## TO-DO ITEM
Could you return, word for word, the lines from the one holding "안하고 즐거운 시간 보내시길 바랍니다!" through the end of the rows, both ends included? Leave the pictures out.

------------

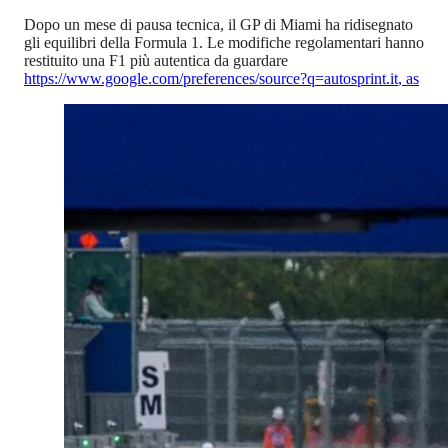
Dopo un mese di pausa tecnica, il GP di Miami ha ridisegnato
gli equilibri della Formula 1. Le modifiche regolamentari hanno
restituito una F1 più autentica da guardare
https://www.google.com/preferences/source?q=autosprint.it
,
as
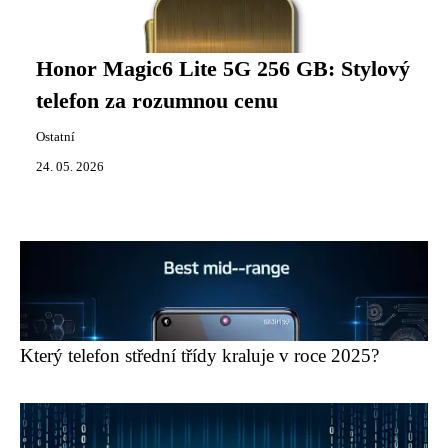
Honor Magic6 Lite 5G 256 GB: Stylový
telefon za rozumnou cenu
Ostatní
24. 05. 2026
Který telefon střední třídy kraluje v roce 2025?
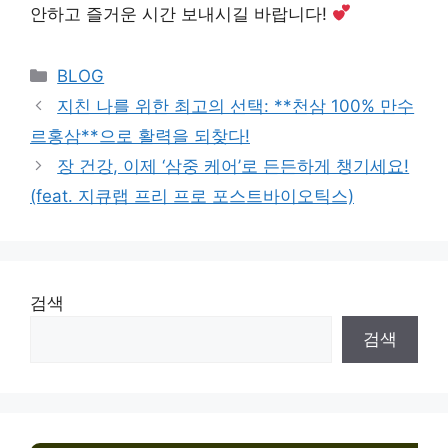
안하고 즐거운 시간 보내시길 바랍니다!
Categories
BLOG
지친 나를 위한 최고의 선택: **천삼 100% 만수
르홍삼**으로 활력을 되찾다!
장 건강, 이제 ‘삼중 케어’로 든든하게 챙기세요!
(feat. 지큐랩 프리 프로 포스트바이오틱스)
검색
검색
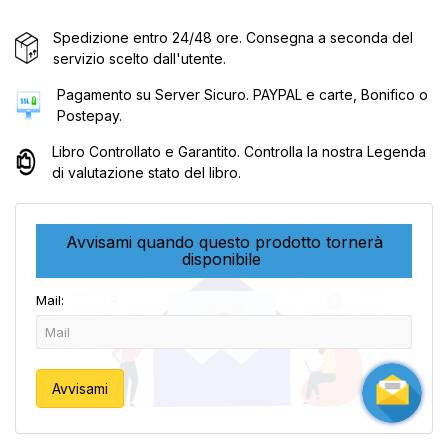
Spedizione entro 24/48 ore. Consegna a seconda del
servizio scelto dall'utente.
Pagamento su Server Sicuro. PAYPAL e carte, Bonifico o
Postepay.
Libro Controllato e Garantito. Controlla la nostra Legenda
di valutazione stato del libro.
Avvisami quando questo prodotto tornerà
disponibile
Mail:
Avvisami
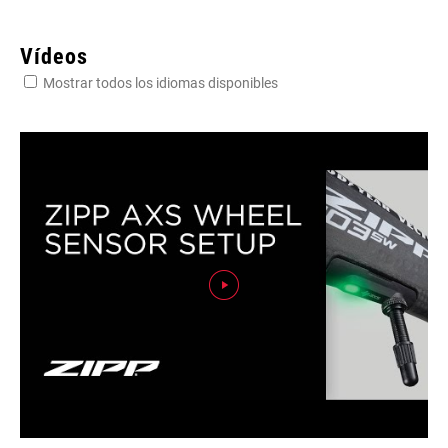
Vídeos
Mostrar todos los idiomas disponibles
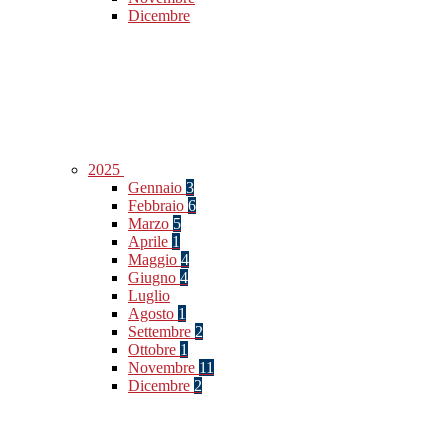
Dicembre
2025
Gennaio
3
Febbraio
6
Marzo
5
Aprile
1
Maggio
4
Giugno
4
Luglio
Agosto
1
Settembre
2
Ottobre
1
Novembre
11
Dicembre
2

------------

## EXPECTED ANSWER
안하고 즐거운 시간 보내시길 바랍니다!
Categories
BLOG
지친 나를 위한 최고의 선택: **천삼 100% 만수
르홍삼**으로 활력을 되찾다!
장 건강, 이제 ‘삼중 케어’로 든든하게 챙기세요!
(feat. 지큐랩 프리 프로 포스트바이오틱스)
검색
검색
Spedizione entro 24/48 ore. Consegna a seconda del
servizio scelto dall'utente.
Pagamento su Server Sicuro. PAYPAL e carte, Bonifico o
Postepay.
Libro Controllato e Garantito. Controlla la nostra Legenda
di valutazione stato del libro.
Avvisami quando questo prodotto tornerà
disponibile
Mail:
Avvisami
Vídeos
Mostrar todos los idiomas disponibles
Dicembre
2025
Gennaio
3
Febbraio
6
Marzo
5
Aprile
1
Maggio
4
Giugno
4
Luglio
Agosto
1
Settembre
2
Ottobre
1
Novembre
11
Dicembre
2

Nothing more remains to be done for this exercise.